One of the forgotten victims of war are pets. There are many agencies ready to try and help humans, but dogs and cats come in last when there are limited resources. I know that often military units adopt a stray dog (unofficially of course), who is always there when a patrol comes back. I have been told that this is a major boost to morale, and everyone knows the therapeutic value of dogs. If it was up to me I would allow every platoon that wants one, to have a dog that just hangs out in the area. I would be willing to bet money that the amount of PTSD in unit with a dog around to pet or play with from time to time would be lower than the average rate The problem is, these unit dogs get left behind. And it costs about $2500 to ship a dog to the states, so when some grunt makes a special bond with a four legged buddy he may not be able to bring him home That's where http://www.afghanstrayanimals.org/ comes in. Yes, they help a lot of animals over there. And many of those that get shipped to the states are not 'Army dogs.' But it says something about us that we do try and take care of our pets. And when an Afghan kid's dog gets sick and one of these vets saves it, I think we've prevented a terrorist for life. I just made a donation, and I hope you will consider it as well.

Sunday, July 04, 2010

66 years ago today

Yeah I know, George Washington, patriots, Independence, car sales, blah, blah, blah. But 66 years ago today my father stepped off a boat and landed in France. Within a few days he was in the thick of things fighting, getting wounded, trying to run a company while wounded, and generally not having a very good time.

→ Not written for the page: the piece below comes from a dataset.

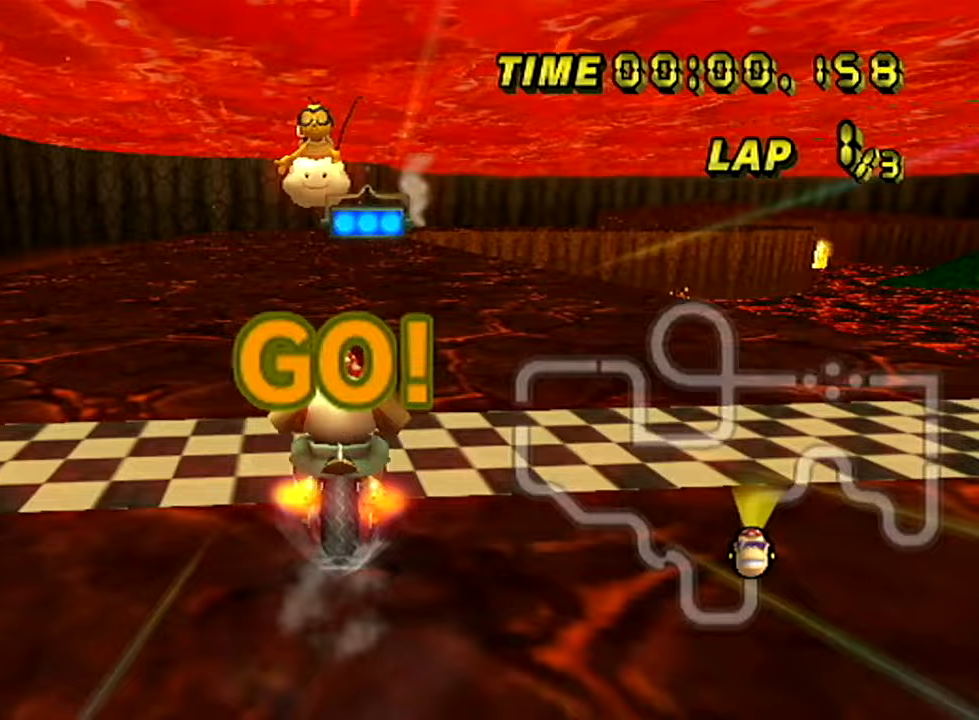
{"buttons": ["A"], "left_stick": "right", "events": [[200, "left_stick", "right"]]}
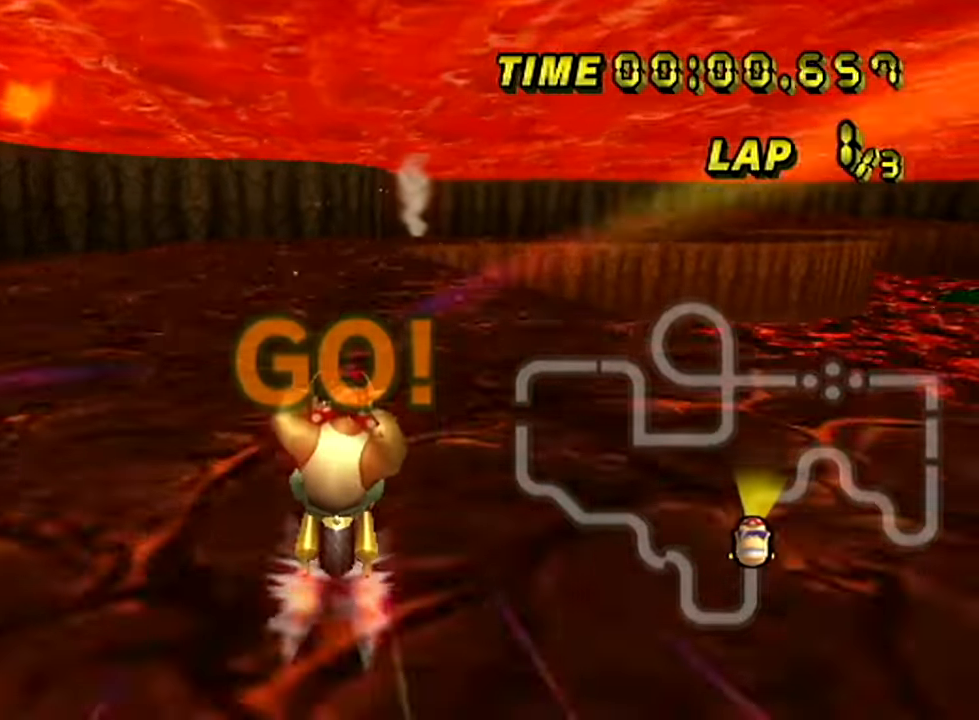
{"buttons": ["A"], "left_stick": "center", "events": [[16, "left_stick", "center"]]}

But 66 years. That is what a lifetime used to be. Time keeps munching on, and slowly the past fades. What was to him a memory, is now history. Things that to me are memories are now history to college kids.

When my dad was a kid he used to sit and listen to civil war vets tell stories as they sat on their front steps. That used to seem amazing to me, but now my dad's exploits are as far removed. Someday (I hope) some kids will ask some old guy what it was like fighting in Iraq, and he'll remember the time he talked with some old guy who fought in France.